To answer this, his subsequent analysis has focused solely on the challenges of machinery and labour requirements, with interesting results in regard to the implications of diverse crop rotations.

Labour calculations

Dr Kotir found crop sequences have a direct influence on labour requirements, with some systems requiring a much higher labour input per hectare than others.

For example (see Figure 1), at a trial site at Pampas, near Toowoomba in Queensland, a diverse rotation of sorghum/chickpeas/fallow/wheat/mungbeans/fallow had a higher labour requirement per hectare (at 0.7 hours/hectare/year) compared to other rotations.

Indeed, growing chickpeas had a higher demand for labour than other crops.

For all sequences modelled, chickpeas required about 0.13 hours/ha/year, compared to wheat and sorghum at 0.07 hours/ha/year and 0.06 hours/ha/year respectively.

"This could be explained by seed inoculation and continuous crop care, for example, up to six sprays in a season, compared to sorghum and wheat, which require two and three sprays respectively," Dr Kotir says.

"This means that a crop rotation or sequence involving chickpeas can have a significant impact on labour and machinery use per hectare."

In general, Dr Kotir says the results suggest that total labour requirements are highest for sequences with a greater crop diversity and a higher intensity.

Overall, he says the analysis has so far revealed in some cases how more diverse rotations can create higher labour demand and peak periods that might in some cases limit adoption in some businesses.

"This means labour requirements may be a critical factor influencing the uptake of diverse crop rotations, even when there are clear agronomic benefits at the paddock scale," he says.

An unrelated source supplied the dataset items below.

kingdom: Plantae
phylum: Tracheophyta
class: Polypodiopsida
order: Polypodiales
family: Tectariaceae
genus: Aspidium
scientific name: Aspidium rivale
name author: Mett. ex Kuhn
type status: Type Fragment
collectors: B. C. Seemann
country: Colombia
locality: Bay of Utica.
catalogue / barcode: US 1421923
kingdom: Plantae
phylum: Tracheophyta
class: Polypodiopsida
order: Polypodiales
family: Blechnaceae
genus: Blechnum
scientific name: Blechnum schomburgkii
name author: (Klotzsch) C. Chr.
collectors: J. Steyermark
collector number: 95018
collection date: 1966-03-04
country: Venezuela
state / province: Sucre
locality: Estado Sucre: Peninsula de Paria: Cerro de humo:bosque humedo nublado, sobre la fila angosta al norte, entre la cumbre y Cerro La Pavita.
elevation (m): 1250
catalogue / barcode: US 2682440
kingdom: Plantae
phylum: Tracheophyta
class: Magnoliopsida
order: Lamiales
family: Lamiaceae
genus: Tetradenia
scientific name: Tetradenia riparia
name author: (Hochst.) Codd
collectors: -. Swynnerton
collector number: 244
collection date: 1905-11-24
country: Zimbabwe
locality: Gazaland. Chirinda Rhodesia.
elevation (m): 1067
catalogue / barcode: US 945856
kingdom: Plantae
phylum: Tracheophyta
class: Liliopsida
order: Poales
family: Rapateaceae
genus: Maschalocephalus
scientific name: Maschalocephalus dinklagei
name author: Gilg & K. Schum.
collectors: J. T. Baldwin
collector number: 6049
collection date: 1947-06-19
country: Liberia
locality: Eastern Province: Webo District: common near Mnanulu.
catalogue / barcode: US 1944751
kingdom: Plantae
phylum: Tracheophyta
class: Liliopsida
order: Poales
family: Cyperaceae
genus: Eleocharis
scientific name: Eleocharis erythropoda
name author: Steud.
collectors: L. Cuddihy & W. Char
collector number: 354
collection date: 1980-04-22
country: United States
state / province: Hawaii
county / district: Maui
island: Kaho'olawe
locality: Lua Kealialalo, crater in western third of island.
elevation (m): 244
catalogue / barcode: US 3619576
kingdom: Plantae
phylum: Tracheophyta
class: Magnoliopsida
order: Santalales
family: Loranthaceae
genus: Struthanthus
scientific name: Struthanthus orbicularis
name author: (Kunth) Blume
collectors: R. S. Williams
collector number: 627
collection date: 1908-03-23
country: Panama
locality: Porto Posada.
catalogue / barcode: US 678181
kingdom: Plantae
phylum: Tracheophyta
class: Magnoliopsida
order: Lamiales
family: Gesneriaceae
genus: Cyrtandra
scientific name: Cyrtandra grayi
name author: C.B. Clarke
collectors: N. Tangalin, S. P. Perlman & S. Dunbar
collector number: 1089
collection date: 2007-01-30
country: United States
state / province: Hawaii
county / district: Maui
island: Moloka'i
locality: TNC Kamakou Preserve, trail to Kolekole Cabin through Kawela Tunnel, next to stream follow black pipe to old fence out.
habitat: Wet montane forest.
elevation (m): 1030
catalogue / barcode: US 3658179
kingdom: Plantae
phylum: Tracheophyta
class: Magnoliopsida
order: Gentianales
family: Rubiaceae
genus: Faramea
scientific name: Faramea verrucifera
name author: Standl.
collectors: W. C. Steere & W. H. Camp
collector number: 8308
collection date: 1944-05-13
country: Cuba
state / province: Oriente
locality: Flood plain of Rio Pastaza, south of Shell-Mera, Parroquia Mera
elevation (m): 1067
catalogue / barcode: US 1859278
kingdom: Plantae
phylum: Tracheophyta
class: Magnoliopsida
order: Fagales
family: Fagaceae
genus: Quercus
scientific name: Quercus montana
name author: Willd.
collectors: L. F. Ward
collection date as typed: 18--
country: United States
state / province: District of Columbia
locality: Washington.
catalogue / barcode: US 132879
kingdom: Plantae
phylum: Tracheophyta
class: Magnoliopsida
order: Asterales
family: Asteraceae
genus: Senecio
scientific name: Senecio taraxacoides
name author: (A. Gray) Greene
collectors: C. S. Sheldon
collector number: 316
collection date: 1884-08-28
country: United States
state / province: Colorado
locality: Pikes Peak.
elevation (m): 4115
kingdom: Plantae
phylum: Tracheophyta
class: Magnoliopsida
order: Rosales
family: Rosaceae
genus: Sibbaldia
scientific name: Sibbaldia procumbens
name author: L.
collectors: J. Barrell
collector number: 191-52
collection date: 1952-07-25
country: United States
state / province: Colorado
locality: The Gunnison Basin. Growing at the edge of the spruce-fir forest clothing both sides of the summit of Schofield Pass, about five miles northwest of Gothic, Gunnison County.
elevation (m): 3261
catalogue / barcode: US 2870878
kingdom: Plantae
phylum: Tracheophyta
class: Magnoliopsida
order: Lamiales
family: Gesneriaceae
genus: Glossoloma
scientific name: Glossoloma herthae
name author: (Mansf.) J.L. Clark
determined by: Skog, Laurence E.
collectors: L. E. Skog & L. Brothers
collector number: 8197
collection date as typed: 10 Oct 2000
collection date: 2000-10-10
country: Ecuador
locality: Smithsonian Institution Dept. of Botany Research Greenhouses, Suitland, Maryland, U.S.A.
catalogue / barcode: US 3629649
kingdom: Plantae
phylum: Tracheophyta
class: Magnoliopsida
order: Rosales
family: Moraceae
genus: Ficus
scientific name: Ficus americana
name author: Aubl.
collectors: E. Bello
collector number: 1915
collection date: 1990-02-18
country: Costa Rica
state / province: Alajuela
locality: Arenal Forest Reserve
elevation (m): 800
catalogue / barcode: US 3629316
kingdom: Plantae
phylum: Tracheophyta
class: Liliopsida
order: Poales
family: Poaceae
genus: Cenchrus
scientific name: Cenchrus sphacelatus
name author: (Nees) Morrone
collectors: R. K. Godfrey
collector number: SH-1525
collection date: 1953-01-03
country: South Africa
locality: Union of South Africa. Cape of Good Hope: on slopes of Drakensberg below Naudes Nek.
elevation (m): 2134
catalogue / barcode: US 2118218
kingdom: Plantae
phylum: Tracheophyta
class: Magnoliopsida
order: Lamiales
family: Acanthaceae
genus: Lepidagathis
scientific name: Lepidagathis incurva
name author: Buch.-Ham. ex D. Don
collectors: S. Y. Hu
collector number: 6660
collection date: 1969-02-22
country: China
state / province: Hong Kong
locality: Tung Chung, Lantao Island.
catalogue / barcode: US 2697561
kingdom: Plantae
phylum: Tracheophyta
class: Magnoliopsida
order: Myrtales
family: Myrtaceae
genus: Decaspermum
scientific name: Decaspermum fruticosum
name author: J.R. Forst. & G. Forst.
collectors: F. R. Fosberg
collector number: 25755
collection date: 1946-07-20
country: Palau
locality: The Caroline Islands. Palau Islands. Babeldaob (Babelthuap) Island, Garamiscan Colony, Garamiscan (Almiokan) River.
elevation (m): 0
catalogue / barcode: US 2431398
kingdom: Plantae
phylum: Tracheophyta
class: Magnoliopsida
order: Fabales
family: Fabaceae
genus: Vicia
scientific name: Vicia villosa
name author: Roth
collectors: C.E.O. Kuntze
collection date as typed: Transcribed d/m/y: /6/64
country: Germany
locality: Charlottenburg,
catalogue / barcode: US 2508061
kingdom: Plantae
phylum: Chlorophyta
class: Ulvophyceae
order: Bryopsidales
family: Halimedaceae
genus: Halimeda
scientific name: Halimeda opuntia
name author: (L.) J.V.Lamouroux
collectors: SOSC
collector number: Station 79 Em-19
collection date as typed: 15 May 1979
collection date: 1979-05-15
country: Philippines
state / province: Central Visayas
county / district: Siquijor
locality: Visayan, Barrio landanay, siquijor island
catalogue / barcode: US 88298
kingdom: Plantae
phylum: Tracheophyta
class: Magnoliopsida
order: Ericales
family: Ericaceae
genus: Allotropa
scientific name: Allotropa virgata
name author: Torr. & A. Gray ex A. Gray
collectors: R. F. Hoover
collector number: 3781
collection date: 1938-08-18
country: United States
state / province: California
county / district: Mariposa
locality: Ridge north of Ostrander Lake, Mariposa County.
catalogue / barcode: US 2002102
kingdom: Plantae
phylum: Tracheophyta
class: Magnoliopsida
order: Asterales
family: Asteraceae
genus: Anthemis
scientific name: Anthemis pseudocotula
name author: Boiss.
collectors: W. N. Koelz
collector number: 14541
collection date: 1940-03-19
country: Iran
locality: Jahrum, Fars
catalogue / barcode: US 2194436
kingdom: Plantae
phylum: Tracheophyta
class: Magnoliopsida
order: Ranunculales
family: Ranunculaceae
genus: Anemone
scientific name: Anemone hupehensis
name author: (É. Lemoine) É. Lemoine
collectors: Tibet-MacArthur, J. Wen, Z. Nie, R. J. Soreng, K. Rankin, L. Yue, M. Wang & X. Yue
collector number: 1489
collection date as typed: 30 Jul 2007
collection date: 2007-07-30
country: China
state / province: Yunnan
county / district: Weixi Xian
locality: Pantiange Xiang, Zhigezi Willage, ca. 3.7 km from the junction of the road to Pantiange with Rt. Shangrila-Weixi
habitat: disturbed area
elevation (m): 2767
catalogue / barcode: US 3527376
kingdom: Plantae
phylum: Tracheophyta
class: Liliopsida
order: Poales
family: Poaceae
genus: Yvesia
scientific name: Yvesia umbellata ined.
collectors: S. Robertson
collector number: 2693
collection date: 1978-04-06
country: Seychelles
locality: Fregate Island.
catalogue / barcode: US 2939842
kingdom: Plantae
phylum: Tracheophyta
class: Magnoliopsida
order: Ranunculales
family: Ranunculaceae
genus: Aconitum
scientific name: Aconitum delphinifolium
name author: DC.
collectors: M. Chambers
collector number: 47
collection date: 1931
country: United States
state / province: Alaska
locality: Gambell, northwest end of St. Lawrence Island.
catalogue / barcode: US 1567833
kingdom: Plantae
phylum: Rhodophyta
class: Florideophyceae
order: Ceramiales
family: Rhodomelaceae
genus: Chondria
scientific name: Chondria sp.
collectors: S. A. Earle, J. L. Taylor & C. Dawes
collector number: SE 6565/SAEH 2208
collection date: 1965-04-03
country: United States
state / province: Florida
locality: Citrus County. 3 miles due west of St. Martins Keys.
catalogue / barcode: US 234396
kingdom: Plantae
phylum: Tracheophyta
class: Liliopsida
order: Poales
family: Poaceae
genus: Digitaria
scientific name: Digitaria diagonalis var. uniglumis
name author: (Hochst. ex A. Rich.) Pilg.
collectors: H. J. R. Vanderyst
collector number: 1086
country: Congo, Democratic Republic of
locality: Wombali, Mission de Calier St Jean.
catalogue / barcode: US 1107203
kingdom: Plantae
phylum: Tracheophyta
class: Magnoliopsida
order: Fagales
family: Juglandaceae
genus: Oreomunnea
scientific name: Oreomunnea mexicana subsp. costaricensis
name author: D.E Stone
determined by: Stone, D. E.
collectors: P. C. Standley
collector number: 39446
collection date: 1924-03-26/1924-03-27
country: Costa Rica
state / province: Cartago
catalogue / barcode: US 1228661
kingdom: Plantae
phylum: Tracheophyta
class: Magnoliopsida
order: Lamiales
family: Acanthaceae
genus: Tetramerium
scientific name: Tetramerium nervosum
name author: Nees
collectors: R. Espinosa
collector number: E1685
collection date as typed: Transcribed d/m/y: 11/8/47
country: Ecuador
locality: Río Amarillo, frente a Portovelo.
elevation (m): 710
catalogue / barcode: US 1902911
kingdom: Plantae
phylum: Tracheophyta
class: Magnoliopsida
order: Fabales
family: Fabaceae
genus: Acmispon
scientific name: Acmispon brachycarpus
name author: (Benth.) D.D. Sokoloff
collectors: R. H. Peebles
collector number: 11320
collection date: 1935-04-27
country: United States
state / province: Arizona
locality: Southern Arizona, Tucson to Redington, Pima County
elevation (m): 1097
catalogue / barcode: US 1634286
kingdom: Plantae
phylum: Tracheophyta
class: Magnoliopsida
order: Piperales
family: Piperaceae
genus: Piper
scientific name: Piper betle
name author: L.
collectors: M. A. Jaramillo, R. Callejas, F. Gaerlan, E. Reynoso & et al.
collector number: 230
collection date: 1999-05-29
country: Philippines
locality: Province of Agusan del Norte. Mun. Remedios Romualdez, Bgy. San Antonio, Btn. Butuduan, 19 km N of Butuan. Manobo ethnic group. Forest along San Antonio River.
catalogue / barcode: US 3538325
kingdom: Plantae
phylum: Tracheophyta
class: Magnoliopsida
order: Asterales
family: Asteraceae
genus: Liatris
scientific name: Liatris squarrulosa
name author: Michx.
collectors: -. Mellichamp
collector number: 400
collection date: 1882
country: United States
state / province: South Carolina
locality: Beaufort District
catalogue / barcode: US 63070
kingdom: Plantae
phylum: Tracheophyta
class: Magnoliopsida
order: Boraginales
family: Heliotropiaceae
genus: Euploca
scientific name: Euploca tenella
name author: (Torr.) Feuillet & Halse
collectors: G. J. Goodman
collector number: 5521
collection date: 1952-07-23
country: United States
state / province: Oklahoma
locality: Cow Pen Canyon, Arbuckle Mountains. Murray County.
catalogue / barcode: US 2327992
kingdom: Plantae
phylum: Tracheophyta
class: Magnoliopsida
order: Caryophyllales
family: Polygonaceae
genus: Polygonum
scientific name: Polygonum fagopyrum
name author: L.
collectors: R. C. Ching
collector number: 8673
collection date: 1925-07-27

The modelling confirmed that:

  • spraying requires the most labour in all cropping systems;
  • as farm size increases, labour required for more intensive systems may limit productivity unless growers invest in larger machinery; and
  • different farming systems alter peak labour demands across the year (particularly during sowing and harvest), but mixtures of summer and winter crops can mitigate these peak labour demand periods.

Where to from here

Dr Kotir's ongoing research is now considering the synergies and trade-offs between whole-farm profitability, risk, labour and water-use efficiencies associated with adopting different farming system technologies.

Working with CSIRO's Dr Lindsay Bell and Dr John Kirkegaard, the aim is to extend the research undertaken as part of the Northern Farming Systems Project and identify where whole-farm issues may limit innovation adoption.

"Many of the drivers for increased productivity and profitability researched in that project - such as cropping intensity, cropping diversity, nutrient supply and quality - have been done at a paddock scale," Dr Kotir says.

"We want to explore the economic implications of taking them to a whole-farm level."